On-chain settlement with off-chain pricing
The main issues with AMMs described above all owe to one simple fact: AMM-style exchanges price assets on chain. This means that smart contracts on Ethereum (or other chains) are required to determine the fair value of an asset via math formulas encoded on the chain. The beauty of this is that you need no additional infrastructure to facilitate a trade. However, the trade-off is that price discovery becomes muddled and a bevy of problems stemming from manipulating prices via transaction ordering end up impacting users.

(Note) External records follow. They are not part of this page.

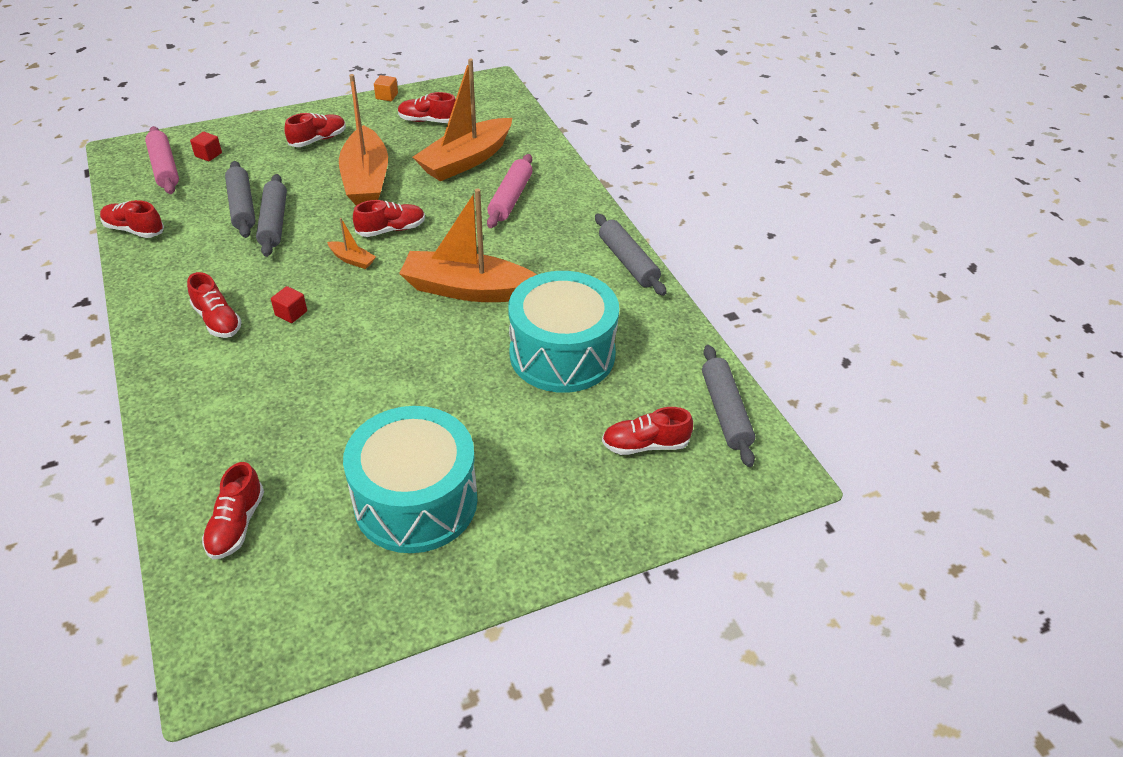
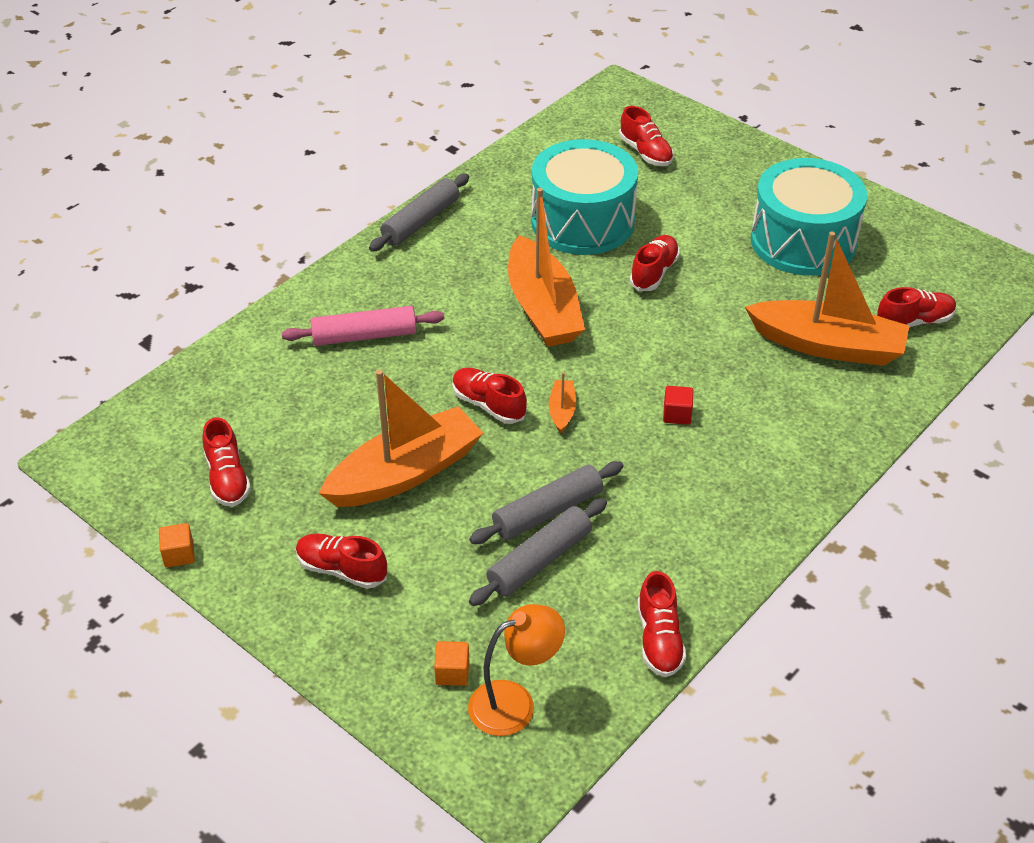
camera: 115 degrees left, 0 degrees up
(165, 168) = (515, 703): pink rolling pin -> orange lamp
(208, 155) = (452, 672): red cube -> orange cube
(217, 320) = (732, 464): red shoe -> red shoe (654, 272)
(466, 160) = (306, 402): orange boat -> orange boat (828, 345)
(725, 411) = (576, 125): grey rolling pin -> none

An alternative approach is the RFQ (request-for-quote) model that allows users to get quotes directly from market makers and trade with zero slippage and full MEV protection. Instead of pricing assets on chain, RFQ-style exchanges handle the settlement and swapping of assets on the blockchain, but enable off-chain actors to price assets. This latter distinction enables far more capital efficiency as well, helping bring in market makers and traditional players unable to provide liquidity via AMMs.
Hashflow, one of the top-10 DEXs by transaction volume, has made it its goal to simplify the decentralized exchange experience with an eye to optimizing it for the retail user. Rather than employing an AMM system, Hashflow uses the RFQ model described above, and has demonstrated its success to the tune of over $11 billion transacted in just over a year.
Source: Hashflow trading metrics
Native, cross-chain swaps and the way forward
Beyond its model, Hashflow also introduces native cross-chain swaps. Hashflow was the first platform to introduce this technology and the end result is a reliable exchange model that is similar in practice to the more convenient experience offered by centralized exchanges, but carries with it all of the advantages that come with decentralized finance. Looking forward, after recently adding Wormhole’s messaging protocol, Hashflow will be integrating more non-EVM chains and introducing structured products along with limit orders.
If there is to be a true democratization of finance, DeFi as a whole needs to change and re-orient itself with retail users as its center of focus. To make that happen, platforms like Hashflow have taken steps to simplify and streamline the transaction process and make it less burdensome for the everyday user. Time will tell whether the rest of the industry follows suit.